En novembre 2019, Yvan Schwab avait mis en scène, au Théâtre des Trois P’tits Tours à Morges, un spectacle intitulé Le Jour où j’ai rencontré Fellini, écrit en hommage au grand cinéaste qui avait marqué sa vie. Il en ressortait que ce qu’il avait appris de plus important dans les films de Fellini, c’est la nostalgie. Aujourd’hui directeur du Musée Alexis Forel, il a proposé à une série d’artistes d’évoquer librement ce thème de la nostalgie.
Il faut rappeler que le terme était un néologisme inventé en 1688 par le médecin suisse Hofer. A partir de deux racines grecques, nostos (retour) et algos (douleur), le mot évoque la douleur causée par la séparation, l’exil. Ce sont donc les différents aspects de ce concept que l’on va découvrir dans le beau cadre du musée morgien, un bâtiment Renaissance construit dans la deuxième moitié du XVIe siècle.

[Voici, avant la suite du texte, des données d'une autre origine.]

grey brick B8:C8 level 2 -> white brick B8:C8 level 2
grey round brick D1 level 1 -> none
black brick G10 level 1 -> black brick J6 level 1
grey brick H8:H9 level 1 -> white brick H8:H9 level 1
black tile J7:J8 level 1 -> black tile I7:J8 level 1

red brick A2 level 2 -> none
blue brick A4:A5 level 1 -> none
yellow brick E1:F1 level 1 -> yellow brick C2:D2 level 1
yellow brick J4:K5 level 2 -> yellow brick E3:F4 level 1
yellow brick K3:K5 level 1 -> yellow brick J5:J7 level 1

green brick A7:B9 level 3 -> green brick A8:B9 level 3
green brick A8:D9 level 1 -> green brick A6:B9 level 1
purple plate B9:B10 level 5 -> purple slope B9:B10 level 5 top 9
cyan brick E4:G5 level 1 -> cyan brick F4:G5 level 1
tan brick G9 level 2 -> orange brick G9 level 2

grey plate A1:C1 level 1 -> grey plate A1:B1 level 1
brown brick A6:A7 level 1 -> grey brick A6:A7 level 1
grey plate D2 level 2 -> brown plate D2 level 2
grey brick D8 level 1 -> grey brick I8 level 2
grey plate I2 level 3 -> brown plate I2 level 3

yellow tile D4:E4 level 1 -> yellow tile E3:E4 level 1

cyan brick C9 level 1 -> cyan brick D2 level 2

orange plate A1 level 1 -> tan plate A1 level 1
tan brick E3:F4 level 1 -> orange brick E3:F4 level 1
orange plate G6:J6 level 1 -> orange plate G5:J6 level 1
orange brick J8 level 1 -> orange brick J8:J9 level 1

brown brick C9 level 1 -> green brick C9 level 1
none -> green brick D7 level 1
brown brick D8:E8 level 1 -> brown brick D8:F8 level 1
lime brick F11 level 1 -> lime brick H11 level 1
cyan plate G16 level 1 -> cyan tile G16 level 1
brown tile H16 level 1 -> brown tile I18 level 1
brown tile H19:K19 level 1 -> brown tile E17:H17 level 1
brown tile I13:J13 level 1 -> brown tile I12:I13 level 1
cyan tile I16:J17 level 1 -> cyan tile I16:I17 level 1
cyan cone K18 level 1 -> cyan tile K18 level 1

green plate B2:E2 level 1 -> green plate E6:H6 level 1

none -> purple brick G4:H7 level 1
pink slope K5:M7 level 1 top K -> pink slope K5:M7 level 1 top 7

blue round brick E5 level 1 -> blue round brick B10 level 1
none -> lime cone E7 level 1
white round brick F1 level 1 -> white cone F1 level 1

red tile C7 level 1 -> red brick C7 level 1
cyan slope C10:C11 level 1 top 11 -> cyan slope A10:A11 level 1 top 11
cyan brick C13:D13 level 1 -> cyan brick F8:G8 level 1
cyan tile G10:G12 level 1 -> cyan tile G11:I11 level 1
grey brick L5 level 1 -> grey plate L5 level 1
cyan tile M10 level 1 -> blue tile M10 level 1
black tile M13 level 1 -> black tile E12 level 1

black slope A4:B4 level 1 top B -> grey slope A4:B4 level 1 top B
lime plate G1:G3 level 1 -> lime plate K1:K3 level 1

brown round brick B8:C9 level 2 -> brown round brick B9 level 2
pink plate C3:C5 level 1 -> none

Il est impossible de présenter ici toutes les œuvres et tous les artistes concernés… Voici donc notre choix personnel, certes subjectif! Julie Chapallaz a retranscrit, dans une série de dessins en noir-blanc, le cas de très jeunes filles issues de familles modestes engagées comme domestiques, et qui poussées par la nostalgie de leur village natal et de leur famille, commirent des crimes particulièrement atroces sur les enfants dont elles avaient la charge. Par sa force, l’œuvre interpelle le spectateur! Une autre artiste, Albertine, a voulu illustrer un moment perdu à jamais, celui de l’enfance. Elle l’a illustré par un très bel ensemble de tableaux représentant toujours un personnage seul dans un paysage d’un bleu intense. Cathia Rocha, née de parents portugais, montre, dans ses dessins pleins de sensibilité, la saudade, cette nostalgie du pays natal qui habite tant d’exilés.
On ne présente plus Martial Leiter, qui a exécuté des dessins de presse pour les plus grands journaux. Par un ensemble d’images à l’encre de chine particulièrement remarquables, il a cherché à exprimer ce que ressent un voyageur en train qui voit défiler des paysages vite disparus, ce que traduit un flou volontaire dans l’exécution de ses vues de campagnes imaginaires. Anouchka Perez a réalisé une très longue broderie, qu’elle associe à la fois à l’endurance, à des gestes douloureux, et à un «passe-temps» à la fois discret et muet. Un peu comme Pénélope tissait sa toile, qu’elle défaisait chaque nuit, en attendant son cher mais peu fidèle Ulysse! Enfin Dacha Abbet, née en 1980 à Minsk, en Biélorussie soviétique, et associée au photographe suisse Boris A, montre une certaine nostalgie (comparable à la fameuse Ostalgie des habitants de l’ex-Allemagne de l’Est), qu’elle dit à la fois douce et douloureuse, ressentie envers une «civilisation soviétique», qui avait sa grisaille mais aussi ses aspects attachants, disparus après la fin de l’URSS. D’autres artistes présentent des vidéos et des installations sono.
«Nostalgies», Musée Alexis Forel, Morges, Grand-Rue 54, jusqu’au 13 mars.